- [Brano selezionato]:
::::
Bani la melodia del tarassaco

Bani la melodia del tarassaco

di Bruna Boccaccia

Editore Ponte Gobbo
Formato 15×21 cm
Pag 100, brossura
Data pubblicazione 2020
ISBN 978-88-96673-87-4
EAN 9788835106463Prezzo di copertina: € 10

Il bobbiese Ettore Losini, meglio conosciuto come Bani, dal nome del padre Colombano, è il Maestro per eccellenza della musica popolare delle “Quattro Province di Piacenza, Pavia, Alessandria, Genova” che, con il complesso “I Müsetta” , ha diffuso in Italia e in Europa. Questo libro ne ripercorre la suggestiva storia di cultura musicale legata strettamente al suo simbolo, il piffero. Musicista autodidatta Bani ha incominciato la sua carriera suonando una fisarmonica a bottoni per passare poi al piffero. Attivo fin da ragazzo ha accumulato negli anni della sua lunga carriera un’approfondita conoscenza del repertorio da piffero, che fa di lui uno dei più importanti portatori della tradizione, in questo caso musicale, della val Trebbia. Come portatore della tradizione ha suonato con successo in Francia, Spagna, Irlanda, Paesi Bassi. Nel suo laboratorio di Degara (frazione di Bobbio) costruisce pifferi, cornamuse, müse (cornamuse appenniniche).
Bani e il tarassaco
Cosa c’entra il tarassaco, la piantina con un bel fiore giallo vivo che cresce spontanea e abbondante nei terreni dei nostri campi, che è nel titolo del libro?
::::
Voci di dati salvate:
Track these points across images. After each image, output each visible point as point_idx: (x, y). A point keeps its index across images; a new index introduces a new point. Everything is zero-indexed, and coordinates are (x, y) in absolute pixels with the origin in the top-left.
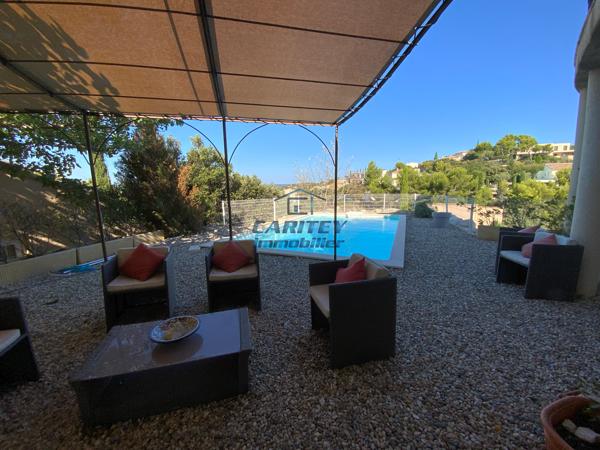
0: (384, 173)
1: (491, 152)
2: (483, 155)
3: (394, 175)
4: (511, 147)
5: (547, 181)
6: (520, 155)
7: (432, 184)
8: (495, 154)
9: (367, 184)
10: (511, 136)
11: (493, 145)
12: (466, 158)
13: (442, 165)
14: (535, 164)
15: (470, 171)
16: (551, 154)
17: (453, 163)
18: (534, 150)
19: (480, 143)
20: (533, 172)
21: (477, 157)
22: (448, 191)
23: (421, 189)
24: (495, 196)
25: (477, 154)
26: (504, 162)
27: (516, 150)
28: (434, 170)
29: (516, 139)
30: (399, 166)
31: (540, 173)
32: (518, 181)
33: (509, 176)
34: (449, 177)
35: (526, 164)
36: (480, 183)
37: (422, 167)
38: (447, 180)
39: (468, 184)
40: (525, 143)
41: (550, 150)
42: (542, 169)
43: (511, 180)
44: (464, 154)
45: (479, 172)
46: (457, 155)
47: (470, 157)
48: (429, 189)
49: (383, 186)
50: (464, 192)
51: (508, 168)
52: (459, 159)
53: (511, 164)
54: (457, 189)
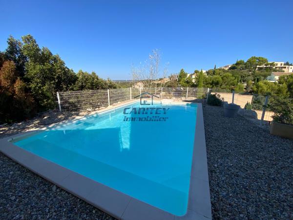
0: (188, 75)
1: (244, 65)
2: (239, 67)
3: (194, 77)
4: (254, 63)
5: (274, 81)
6: (259, 68)
7: (213, 82)
8: (246, 67)
9: (179, 81)
10: (255, 57)
11: (245, 62)
12: (230, 68)
13: (218, 72)
14: (266, 73)
15: (233, 75)
16: (274, 67)
17: (224, 71)
18: (266, 65)
19: (238, 61)
20: (265, 76)
21: (236, 68)
22: (221, 85)
23: (207, 84)
24: (245, 88)
25: (236, 67)
26: (250, 71)
27: (257, 65)
28: (214, 74)
29: (257, 59)
30: (196, 72)
31: (269, 77)
32: (258, 81)
33: (253, 78)
34: (222, 78)
35: (262, 72)
36: (238, 82)
37: (208, 73)
38: (221, 79)
39: (232, 82)
40: (262, 61)
41: (274, 65)
42: (270, 75)
43: (254, 80)
44: (230, 66)
45: (238, 76)
46: (226, 67)
47: (233, 68)
48: (211, 84)
49: (187, 82)
50: (229, 86)
51: (252, 74)
52: (227, 69)
53: (254, 72)
54: (226, 85)
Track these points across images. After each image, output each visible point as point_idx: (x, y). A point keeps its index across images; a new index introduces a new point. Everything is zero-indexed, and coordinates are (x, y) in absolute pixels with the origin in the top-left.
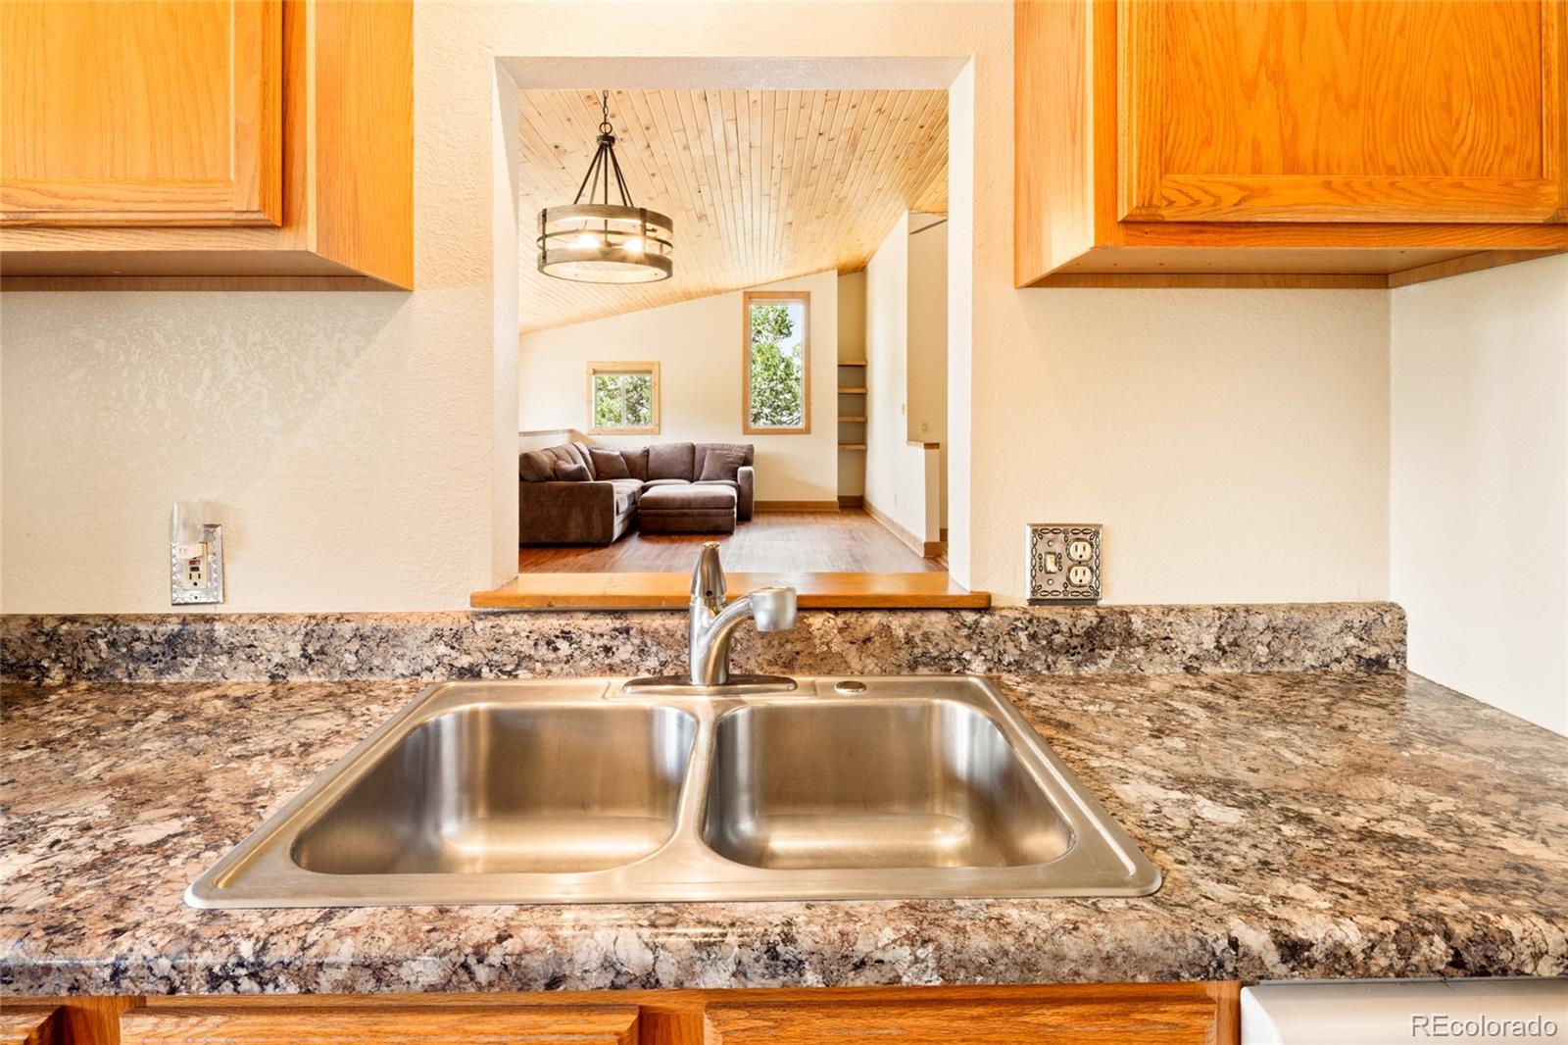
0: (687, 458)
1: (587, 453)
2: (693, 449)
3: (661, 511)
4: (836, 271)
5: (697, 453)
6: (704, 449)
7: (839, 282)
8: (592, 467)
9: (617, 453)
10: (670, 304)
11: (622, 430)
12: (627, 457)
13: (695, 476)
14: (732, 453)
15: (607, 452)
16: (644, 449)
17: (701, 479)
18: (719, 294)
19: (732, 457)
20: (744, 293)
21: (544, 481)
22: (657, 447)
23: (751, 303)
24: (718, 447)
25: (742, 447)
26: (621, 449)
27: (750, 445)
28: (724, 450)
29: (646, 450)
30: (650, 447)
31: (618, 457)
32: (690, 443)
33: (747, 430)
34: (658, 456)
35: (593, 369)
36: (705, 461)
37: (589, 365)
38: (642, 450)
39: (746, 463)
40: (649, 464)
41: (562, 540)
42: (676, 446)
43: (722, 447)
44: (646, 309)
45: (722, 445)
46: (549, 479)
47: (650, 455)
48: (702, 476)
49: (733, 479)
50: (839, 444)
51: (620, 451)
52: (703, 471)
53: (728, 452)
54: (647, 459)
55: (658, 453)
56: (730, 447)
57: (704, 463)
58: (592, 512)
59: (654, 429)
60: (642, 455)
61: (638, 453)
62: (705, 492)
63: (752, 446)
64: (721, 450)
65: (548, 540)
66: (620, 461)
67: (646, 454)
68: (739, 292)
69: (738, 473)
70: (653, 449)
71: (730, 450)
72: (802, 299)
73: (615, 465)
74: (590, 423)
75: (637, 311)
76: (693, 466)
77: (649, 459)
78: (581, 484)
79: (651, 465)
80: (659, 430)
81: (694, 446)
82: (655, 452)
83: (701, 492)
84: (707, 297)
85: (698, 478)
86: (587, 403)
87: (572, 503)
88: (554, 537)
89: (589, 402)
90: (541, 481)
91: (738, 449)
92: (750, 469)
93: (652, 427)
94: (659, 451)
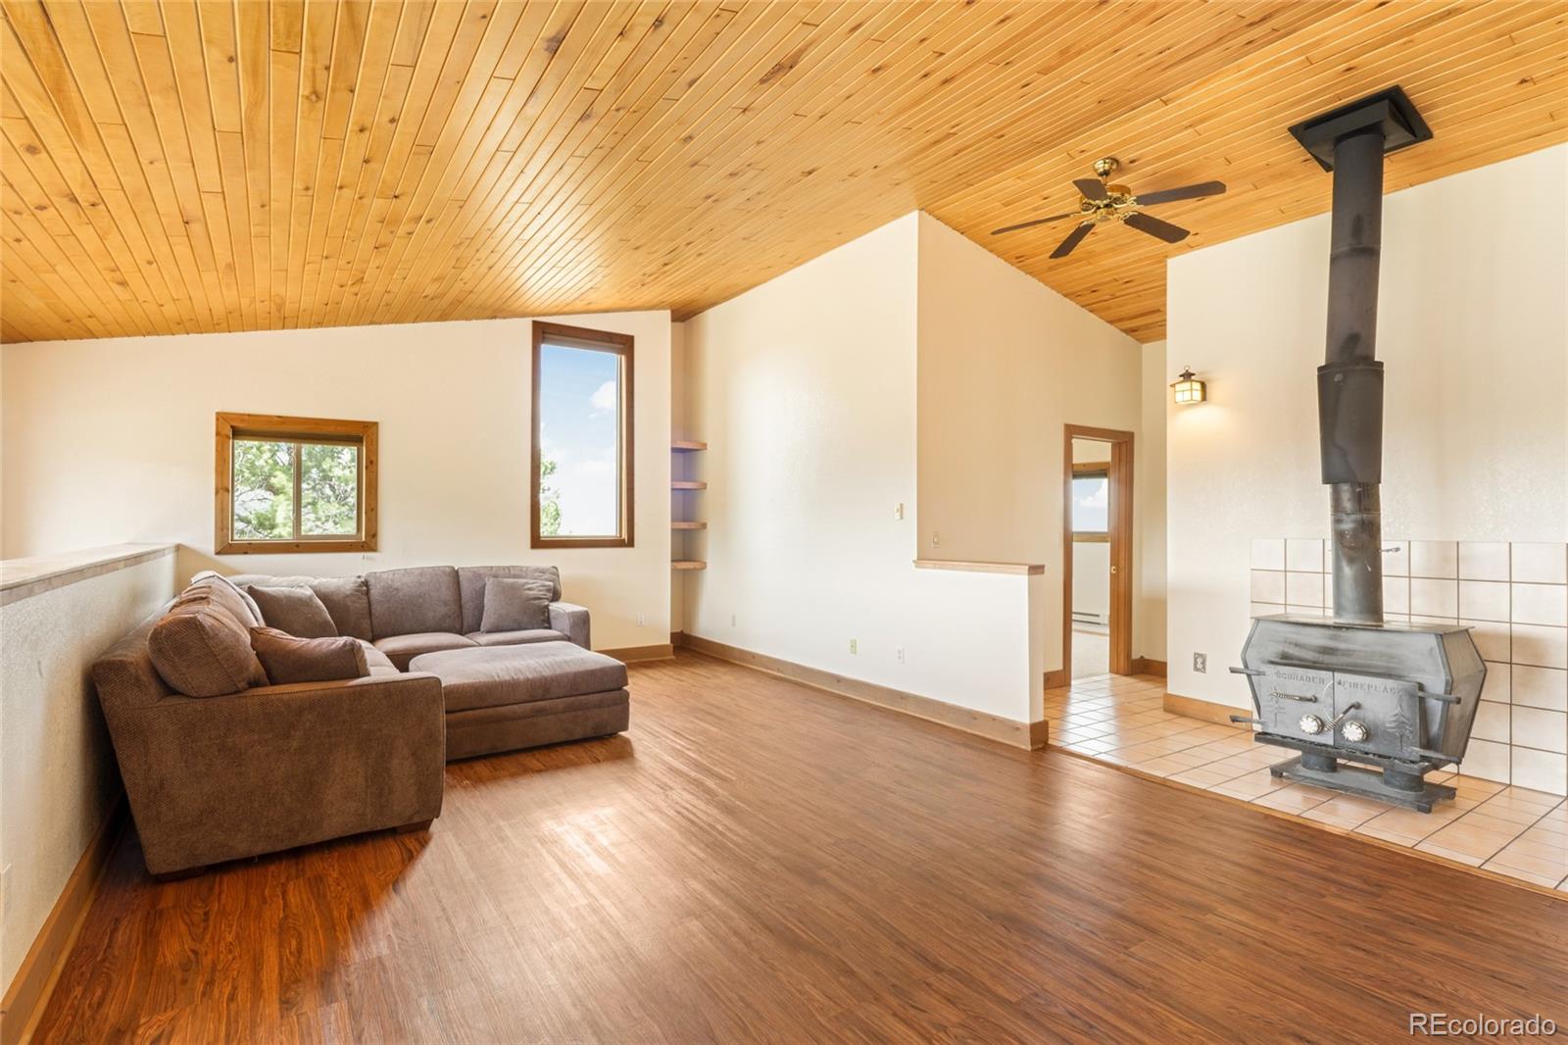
0: (446, 593)
1: (245, 595)
2: (455, 575)
3: (490, 711)
4: (669, 311)
5: (464, 584)
6: (478, 575)
9: (309, 592)
10: (402, 322)
11: (297, 545)
12: (325, 597)
13: (465, 624)
14: (531, 583)
15: (286, 590)
16: (359, 580)
17: (482, 629)
18: (492, 318)
19: (530, 589)
20: (534, 322)
21: (245, 690)
22: (385, 576)
23: (544, 340)
24: (501, 572)
25: (543, 572)
26: (310, 583)
27: (554, 567)
28: (515, 576)
29: (362, 582)
30: (369, 575)
31: (310, 598)
32: (449, 567)
33: (537, 542)
34: (390, 592)
35: (232, 427)
36: (483, 598)
37: (222, 417)
38: (356, 582)
39: (556, 596)
40: (373, 607)
41: (303, 839)
42: (422, 572)
43: (509, 572)
44: (352, 325)
45: (508, 568)
46: (254, 684)
47: (372, 592)
48: (485, 624)
49: (546, 625)
50: (672, 561)
51: (311, 587)
52: (485, 614)
53: (524, 581)
54: (369, 598)
55: (391, 586)
56: (521, 570)
57: (483, 601)
58: (391, 753)
59: (367, 543)
60: (357, 591)
61: (348, 587)
62: (566, 662)
63: (556, 568)
64: (509, 577)
65: (260, 848)
66: (318, 607)
67: (365, 588)
68: (525, 319)
69: (552, 614)
70: (376, 578)
71: (524, 578)
72: (622, 346)
73: (310, 615)
74: (222, 530)
75: (334, 326)
76: (461, 607)
77: (372, 598)
78: (358, 688)
79: (377, 609)
80: (376, 543)
81: (457, 572)
82: (382, 584)
83: (556, 663)
84: (471, 319)
85: (475, 628)
86: (217, 492)
87: (333, 740)
88: (277, 835)
89: (221, 492)
90: (238, 692)
91: (537, 574)
92: (585, 609)
93: (364, 539)
94: (390, 582)
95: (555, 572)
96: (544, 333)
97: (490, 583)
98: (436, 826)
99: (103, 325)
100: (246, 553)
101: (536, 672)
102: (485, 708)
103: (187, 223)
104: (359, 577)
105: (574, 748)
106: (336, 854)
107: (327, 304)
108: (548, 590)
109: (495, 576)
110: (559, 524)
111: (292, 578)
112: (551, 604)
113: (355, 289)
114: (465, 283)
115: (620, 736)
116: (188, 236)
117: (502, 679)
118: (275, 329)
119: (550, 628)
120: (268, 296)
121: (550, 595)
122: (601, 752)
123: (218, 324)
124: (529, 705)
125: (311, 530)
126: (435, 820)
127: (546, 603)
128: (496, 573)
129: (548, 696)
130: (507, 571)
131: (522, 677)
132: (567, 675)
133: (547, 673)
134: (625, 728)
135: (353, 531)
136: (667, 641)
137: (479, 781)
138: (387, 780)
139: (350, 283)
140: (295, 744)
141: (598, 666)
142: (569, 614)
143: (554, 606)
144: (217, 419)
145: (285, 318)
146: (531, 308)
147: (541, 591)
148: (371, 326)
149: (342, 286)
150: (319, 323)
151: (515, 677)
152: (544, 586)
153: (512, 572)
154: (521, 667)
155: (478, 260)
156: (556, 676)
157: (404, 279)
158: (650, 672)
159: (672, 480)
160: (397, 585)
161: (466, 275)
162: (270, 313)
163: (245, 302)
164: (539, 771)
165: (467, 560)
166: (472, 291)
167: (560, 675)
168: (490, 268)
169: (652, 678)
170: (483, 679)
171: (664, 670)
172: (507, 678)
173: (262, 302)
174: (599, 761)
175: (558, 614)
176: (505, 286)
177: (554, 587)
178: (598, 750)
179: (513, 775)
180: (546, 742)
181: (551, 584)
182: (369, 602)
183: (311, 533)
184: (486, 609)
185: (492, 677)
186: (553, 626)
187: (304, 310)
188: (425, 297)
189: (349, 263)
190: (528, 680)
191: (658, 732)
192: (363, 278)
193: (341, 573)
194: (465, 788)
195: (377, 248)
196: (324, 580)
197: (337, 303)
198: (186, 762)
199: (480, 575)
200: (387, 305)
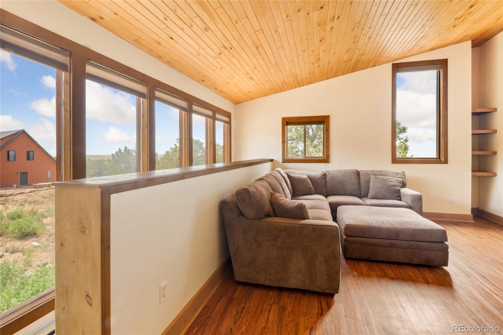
::::
- [Il tuo compito]:
Indica se ciascuna delle affermazioni seguenti concorda con il brano selezionato. Per ognuna rispondi sì o no e riporta tra virgolette le parole del brano che lo stabiliscono.
1. Bani ha cominciato la sua carriera suonando il piffero.
2. Il laboratorio di Bani si trova a Degara, frazione di Bobbio.
3. Il soprannome Bani deriva dal nome del padre.

- [Risultato]:
1. No: «ha incominciato la sua carriera suonando una fisarmonica a bottoni per passare poi al piffero»
2. Sì: «Nel suo laboratorio di Degara (frazione di Bobbio) costruisce pifferi, cornamuse, müse (cornamuse appenniniche)»
3. Sì: «meglio conosciuto come Bani, dal nome del padre Colombano»